## Work order
Your task is to copy each line in the listing that includes the word "worn".

- - - - -

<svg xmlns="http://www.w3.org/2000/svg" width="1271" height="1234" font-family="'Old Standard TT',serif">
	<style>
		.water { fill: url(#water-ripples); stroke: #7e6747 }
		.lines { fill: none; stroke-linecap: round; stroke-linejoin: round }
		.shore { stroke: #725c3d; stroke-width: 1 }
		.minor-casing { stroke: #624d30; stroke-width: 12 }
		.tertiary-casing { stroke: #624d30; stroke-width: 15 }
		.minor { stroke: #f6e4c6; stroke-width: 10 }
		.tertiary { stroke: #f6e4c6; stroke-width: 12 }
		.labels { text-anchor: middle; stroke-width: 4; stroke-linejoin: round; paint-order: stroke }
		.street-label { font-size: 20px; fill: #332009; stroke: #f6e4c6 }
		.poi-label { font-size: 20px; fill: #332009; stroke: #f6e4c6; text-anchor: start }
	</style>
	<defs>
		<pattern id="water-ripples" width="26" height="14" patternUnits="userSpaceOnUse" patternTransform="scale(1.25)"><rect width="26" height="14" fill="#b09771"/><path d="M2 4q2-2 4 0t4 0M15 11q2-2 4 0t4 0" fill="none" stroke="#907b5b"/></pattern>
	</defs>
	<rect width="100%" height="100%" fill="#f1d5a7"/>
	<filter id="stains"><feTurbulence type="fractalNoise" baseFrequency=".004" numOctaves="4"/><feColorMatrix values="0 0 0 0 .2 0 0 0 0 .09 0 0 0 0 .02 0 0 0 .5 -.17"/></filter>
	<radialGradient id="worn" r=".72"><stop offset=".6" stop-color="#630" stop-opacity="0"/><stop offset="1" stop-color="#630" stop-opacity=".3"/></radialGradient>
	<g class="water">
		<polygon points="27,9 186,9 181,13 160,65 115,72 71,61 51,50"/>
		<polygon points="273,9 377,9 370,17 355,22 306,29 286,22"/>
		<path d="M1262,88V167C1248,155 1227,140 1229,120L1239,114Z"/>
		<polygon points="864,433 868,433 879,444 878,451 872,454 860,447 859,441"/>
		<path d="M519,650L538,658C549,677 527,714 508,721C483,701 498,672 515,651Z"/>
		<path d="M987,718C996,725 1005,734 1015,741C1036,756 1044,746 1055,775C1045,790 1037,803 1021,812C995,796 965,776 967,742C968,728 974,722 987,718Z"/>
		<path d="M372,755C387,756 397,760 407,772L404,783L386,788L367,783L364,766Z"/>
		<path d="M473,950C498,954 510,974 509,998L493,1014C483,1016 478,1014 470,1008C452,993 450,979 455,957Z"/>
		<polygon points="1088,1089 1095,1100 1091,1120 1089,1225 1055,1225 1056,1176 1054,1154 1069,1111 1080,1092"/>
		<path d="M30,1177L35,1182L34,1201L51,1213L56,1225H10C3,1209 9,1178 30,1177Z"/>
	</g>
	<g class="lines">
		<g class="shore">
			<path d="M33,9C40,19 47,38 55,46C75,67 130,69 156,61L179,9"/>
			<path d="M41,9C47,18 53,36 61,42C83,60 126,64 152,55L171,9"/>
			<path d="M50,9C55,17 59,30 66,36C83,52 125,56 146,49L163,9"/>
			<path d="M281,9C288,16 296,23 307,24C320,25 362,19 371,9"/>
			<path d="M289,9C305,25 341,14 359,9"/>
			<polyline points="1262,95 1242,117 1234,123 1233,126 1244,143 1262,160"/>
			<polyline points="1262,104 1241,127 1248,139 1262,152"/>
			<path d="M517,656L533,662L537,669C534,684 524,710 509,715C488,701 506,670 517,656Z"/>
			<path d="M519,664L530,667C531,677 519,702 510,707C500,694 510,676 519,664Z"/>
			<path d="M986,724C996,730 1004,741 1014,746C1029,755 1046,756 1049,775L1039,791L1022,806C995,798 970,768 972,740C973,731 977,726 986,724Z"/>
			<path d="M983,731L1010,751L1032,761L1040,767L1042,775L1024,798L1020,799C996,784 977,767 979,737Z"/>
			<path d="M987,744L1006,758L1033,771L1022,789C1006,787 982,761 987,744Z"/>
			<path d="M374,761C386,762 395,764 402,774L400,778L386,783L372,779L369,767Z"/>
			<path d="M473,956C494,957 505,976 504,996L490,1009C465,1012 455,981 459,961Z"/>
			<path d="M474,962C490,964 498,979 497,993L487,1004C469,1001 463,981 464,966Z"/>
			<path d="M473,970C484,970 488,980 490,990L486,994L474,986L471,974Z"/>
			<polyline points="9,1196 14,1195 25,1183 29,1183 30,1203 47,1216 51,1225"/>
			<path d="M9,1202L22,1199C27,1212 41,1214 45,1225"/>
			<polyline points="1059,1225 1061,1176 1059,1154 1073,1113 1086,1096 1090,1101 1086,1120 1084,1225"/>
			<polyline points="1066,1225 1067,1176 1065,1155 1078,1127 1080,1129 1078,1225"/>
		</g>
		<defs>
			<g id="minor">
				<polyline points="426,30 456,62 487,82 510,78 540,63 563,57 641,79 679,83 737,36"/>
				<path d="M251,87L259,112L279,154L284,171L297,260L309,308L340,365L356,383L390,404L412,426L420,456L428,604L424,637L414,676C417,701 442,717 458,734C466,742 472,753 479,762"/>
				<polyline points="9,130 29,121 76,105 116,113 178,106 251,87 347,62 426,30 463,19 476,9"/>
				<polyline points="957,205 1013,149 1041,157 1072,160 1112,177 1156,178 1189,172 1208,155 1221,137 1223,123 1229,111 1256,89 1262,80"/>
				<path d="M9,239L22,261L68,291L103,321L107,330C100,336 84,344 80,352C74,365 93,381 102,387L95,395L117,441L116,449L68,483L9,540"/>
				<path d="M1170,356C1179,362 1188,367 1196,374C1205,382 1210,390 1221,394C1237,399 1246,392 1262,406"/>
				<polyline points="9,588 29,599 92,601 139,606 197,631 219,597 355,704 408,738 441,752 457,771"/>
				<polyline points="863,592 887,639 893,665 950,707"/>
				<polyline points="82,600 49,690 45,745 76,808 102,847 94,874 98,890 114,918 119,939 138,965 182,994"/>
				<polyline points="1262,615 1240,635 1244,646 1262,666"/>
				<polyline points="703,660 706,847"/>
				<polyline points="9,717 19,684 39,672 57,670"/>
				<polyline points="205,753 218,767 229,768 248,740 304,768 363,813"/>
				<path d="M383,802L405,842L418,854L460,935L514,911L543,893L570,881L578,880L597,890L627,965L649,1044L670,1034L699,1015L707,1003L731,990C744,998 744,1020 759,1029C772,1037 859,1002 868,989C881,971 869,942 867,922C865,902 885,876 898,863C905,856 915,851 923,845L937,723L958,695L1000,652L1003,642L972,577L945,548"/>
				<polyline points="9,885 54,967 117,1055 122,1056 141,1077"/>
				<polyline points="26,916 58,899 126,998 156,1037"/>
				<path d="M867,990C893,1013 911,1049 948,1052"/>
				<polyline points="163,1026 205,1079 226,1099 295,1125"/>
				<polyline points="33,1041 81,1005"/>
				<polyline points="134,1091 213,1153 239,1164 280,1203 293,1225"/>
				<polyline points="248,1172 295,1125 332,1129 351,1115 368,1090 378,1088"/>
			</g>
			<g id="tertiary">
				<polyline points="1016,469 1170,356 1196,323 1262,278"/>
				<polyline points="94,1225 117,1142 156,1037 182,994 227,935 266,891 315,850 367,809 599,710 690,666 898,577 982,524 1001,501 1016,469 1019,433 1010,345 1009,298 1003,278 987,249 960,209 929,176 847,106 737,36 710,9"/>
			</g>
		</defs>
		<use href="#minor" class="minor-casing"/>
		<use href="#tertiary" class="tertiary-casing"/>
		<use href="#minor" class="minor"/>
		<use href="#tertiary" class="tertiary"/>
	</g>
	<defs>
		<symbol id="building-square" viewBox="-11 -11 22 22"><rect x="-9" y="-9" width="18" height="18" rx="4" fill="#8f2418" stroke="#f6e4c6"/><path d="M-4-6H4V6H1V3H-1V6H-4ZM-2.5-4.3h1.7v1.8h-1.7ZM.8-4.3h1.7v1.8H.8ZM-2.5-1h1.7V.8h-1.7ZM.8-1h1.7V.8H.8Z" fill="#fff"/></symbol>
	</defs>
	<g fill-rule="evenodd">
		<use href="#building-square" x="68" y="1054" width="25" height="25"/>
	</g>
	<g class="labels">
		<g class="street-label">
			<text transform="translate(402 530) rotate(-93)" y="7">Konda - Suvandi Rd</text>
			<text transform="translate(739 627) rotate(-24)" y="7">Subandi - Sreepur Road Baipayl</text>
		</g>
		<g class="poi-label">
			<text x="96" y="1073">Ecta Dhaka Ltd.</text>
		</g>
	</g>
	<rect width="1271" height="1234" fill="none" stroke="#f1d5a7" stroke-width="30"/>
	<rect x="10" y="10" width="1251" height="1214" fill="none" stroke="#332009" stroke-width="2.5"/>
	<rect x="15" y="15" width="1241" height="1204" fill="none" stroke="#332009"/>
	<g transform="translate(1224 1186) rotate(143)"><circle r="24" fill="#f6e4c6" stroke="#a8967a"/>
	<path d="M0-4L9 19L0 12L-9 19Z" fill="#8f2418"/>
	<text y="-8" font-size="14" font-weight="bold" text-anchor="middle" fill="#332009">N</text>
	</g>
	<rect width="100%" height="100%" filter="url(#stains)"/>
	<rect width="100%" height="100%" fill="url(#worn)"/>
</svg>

- - - - -

## Reply to the task
	<radialGradient id="worn" r=".72"><stop offset=".6" stop-color="#630" stop-opacity="0"/><stop offset="1" stop-color="#630" stop-opacity=".3"/></radialGradient>
	<rect width="100%" height="100%" fill="url(#worn)"/>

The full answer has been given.